The Air Travel Advisory Bureau is on the side of UK air passengers who have yet to receive refunds of their Air Passenger Duty tax on cancelled airline tickets. UK airlines are said to be “ripping them off.”
You know those additional fees no one really likes paying but someone has to pay? Air Passenger Duty is one of them, charged to passengers to and from certain airports. It’s a maintenance tax that allows airports extra income to better their facilities. The tax is only paid to the government by the airline if the passenger actually flies. If the passenger does not, that money must be refunded in full, but in most cases it’s not.
Some airlines, particularly low cost ones, make cancelling your flight so expensive in “admin fees” that they hope it will deter passengers from doing it.
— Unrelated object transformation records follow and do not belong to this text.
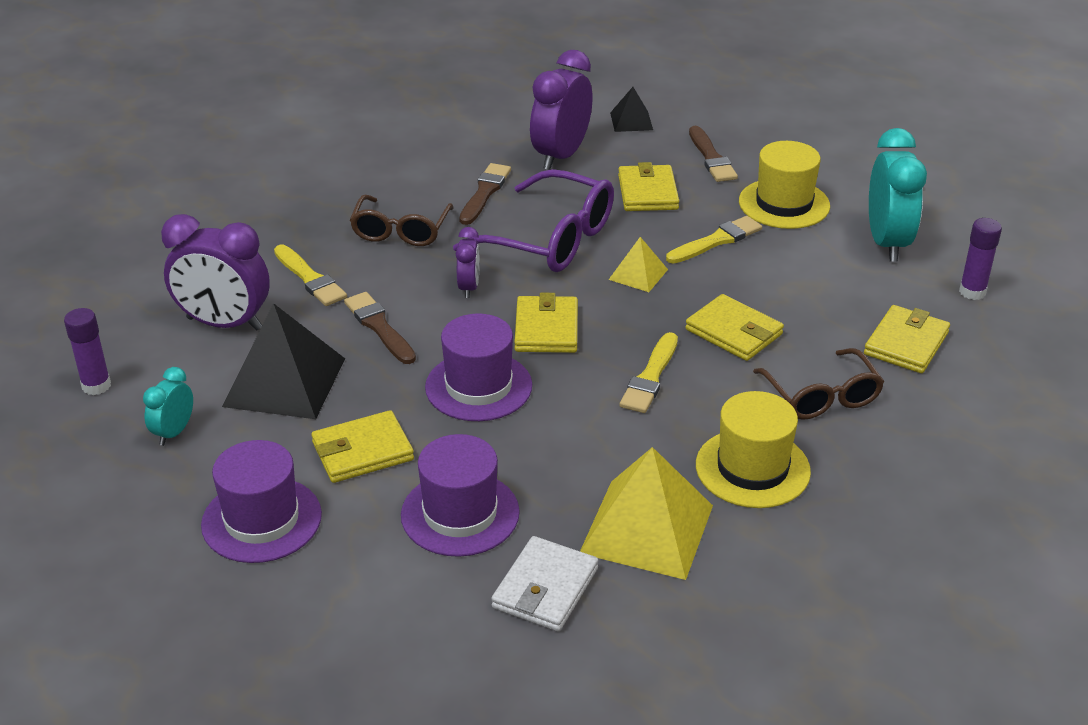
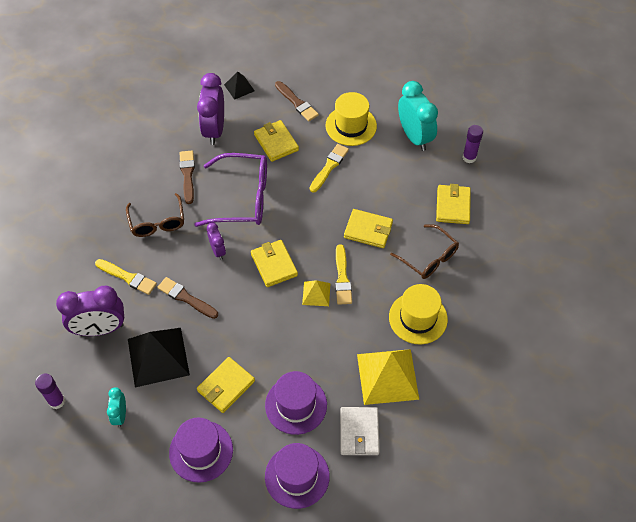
camera: 25 degrees left, 20 degrees up
purple hat [425,313,532,421] -> purple hat moved to [265,443,330,509]
yellow pyramid [609,237,668,292] -> yellow pyramid moved to [302,280,330,306]

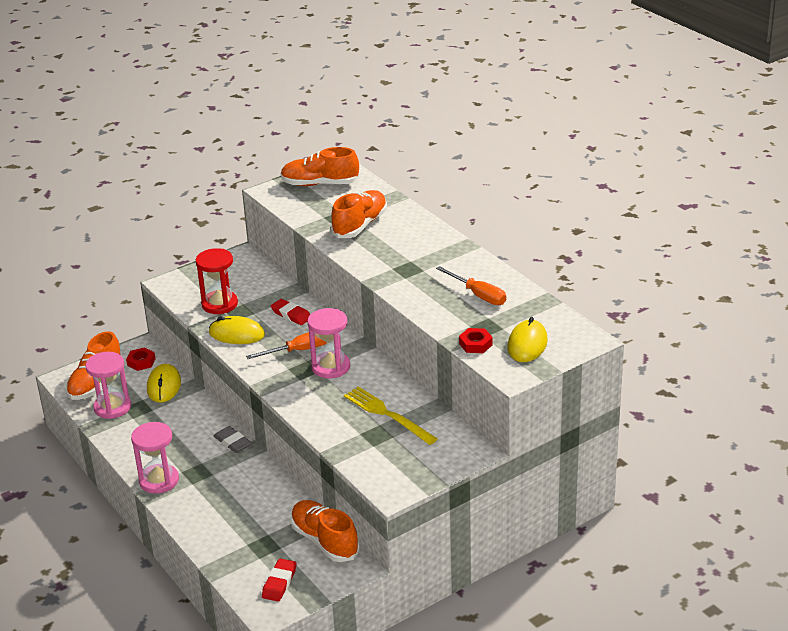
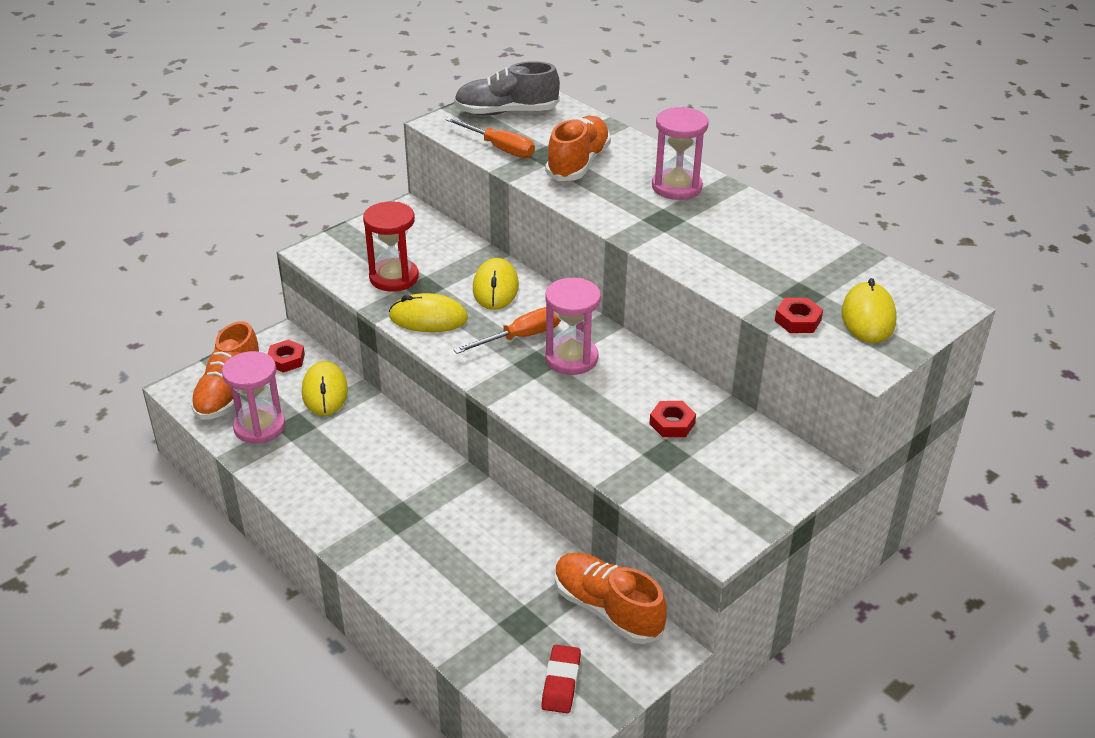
camera: 10 degrees left, 5 degrees up
pink hourglass [131,422,179,494] -> pink hourglass moved to [652,107,709,200]
grey eraser [214,426,252,453] -> none
red eraser [271,299,310,325] -> yellow mouse [473,258,519,310]
orange shoe [281,147,360,186] -> grey shoe [454,61,560,115]
yellow fork [344,387,438,445] -> red nut [649,401,696,437]
orange screwdriver [436,266,506,305] -> orange screwdriver moved to [445,117,535,158]

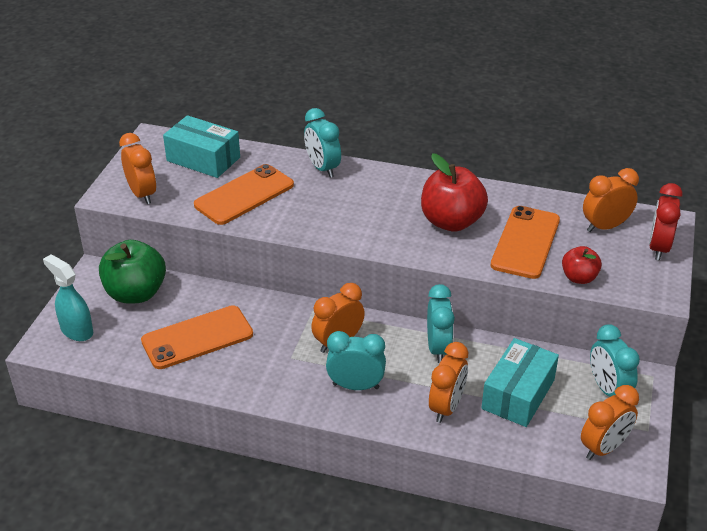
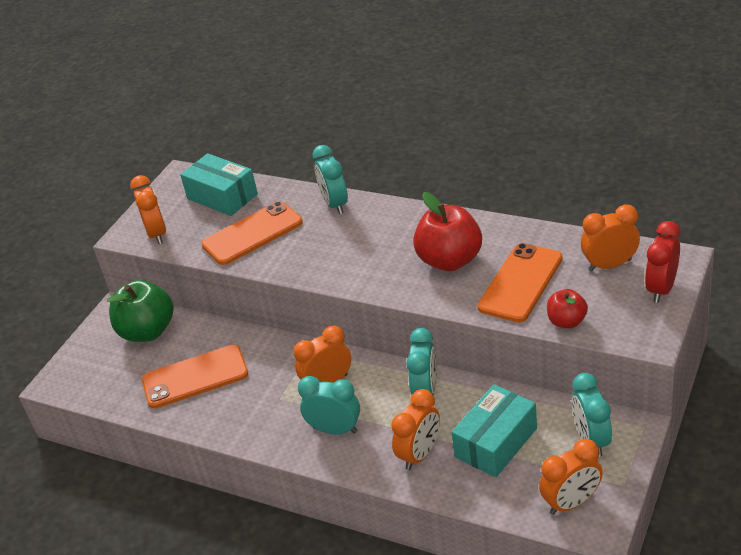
camera: 15 degrees right, 0 degrees up
turquoise spray bottle [43,254,93,341] -> none

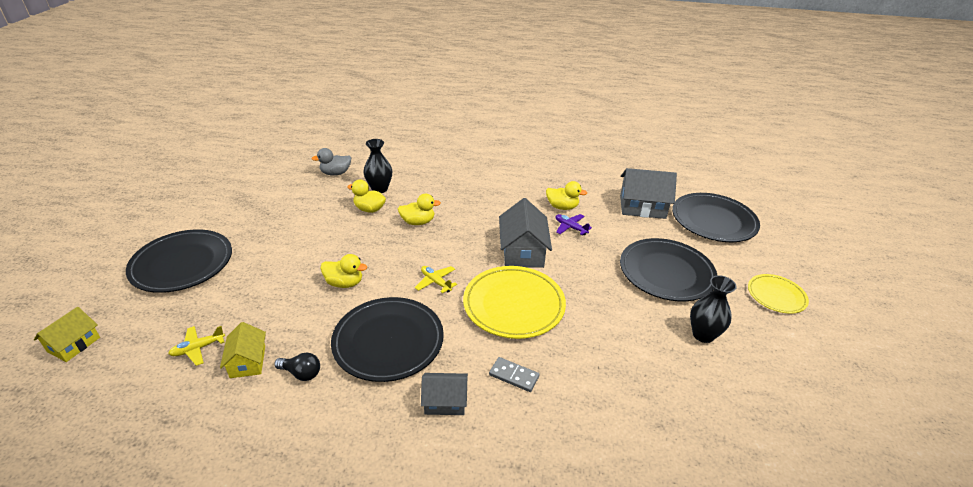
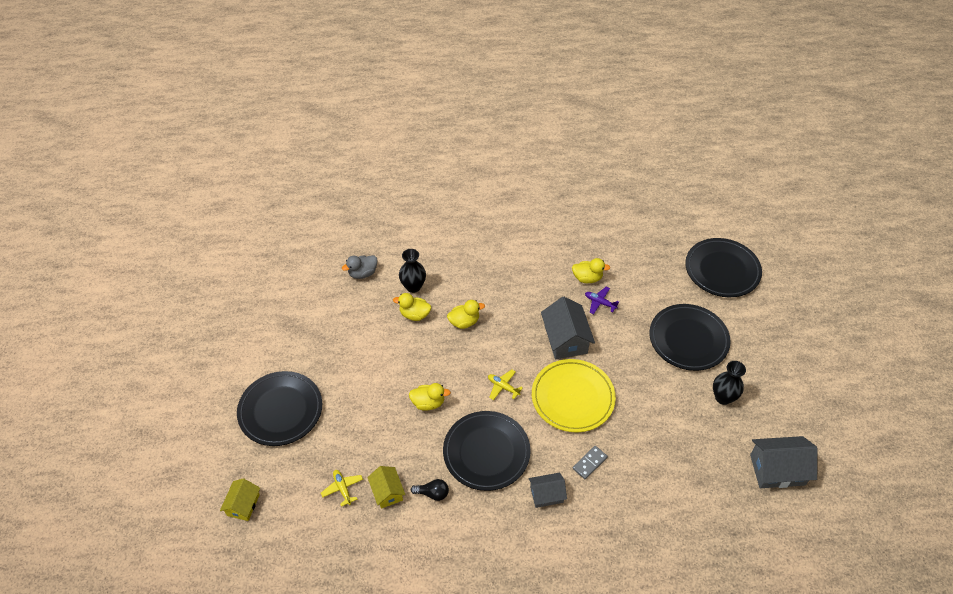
camera: 10 degrees left, 15 degrees up
yellow plane [168,326,225,366] -> yellow plane turned 105 degrees clockwise [321,470,363,507]
grey domino [489,357,540,392] -> grey domino turned 60 degrees counterclockwise [573,446,608,479]
grey house [620,168,677,219] -> grey house moved to [750,436,817,488]
yellow plate [748,274,809,314] -> none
The magazine Which estimates that Ryanair, for example, collected close to £5 million in excess in 2003 in un-refunded taxes.
There’s no way of really knowing since airlines are not required to report how much income was gained from not refunding APD taxes. The governing authority here is Her Majesty’s Revenue and Customs. They only require airlines to report the number of departing passengers on flights, therefore it’s easy for them to calculate how much ADP is required to be paid.
It’s easy to see from scams like this that airfare prices need to be more transparent. Airfares advertised with low cost airlines in particular are loaded with additional fees, charging for everything from luggage to boarding passes. Do passengers really know what they’re paying for and what’s (not) included in the price?
What did the Air Travel Advisory Bureau have to say about this when it came to light? “I am amazed that the airline industry has been allowed to sink to its present condition. In the last ten years air travel is the only major form of transportation that has gone backwards.” (Tony White, chairman ATAB)
Do you think airlines should be penalised for not refunding the APD? Should airfares be more transparent?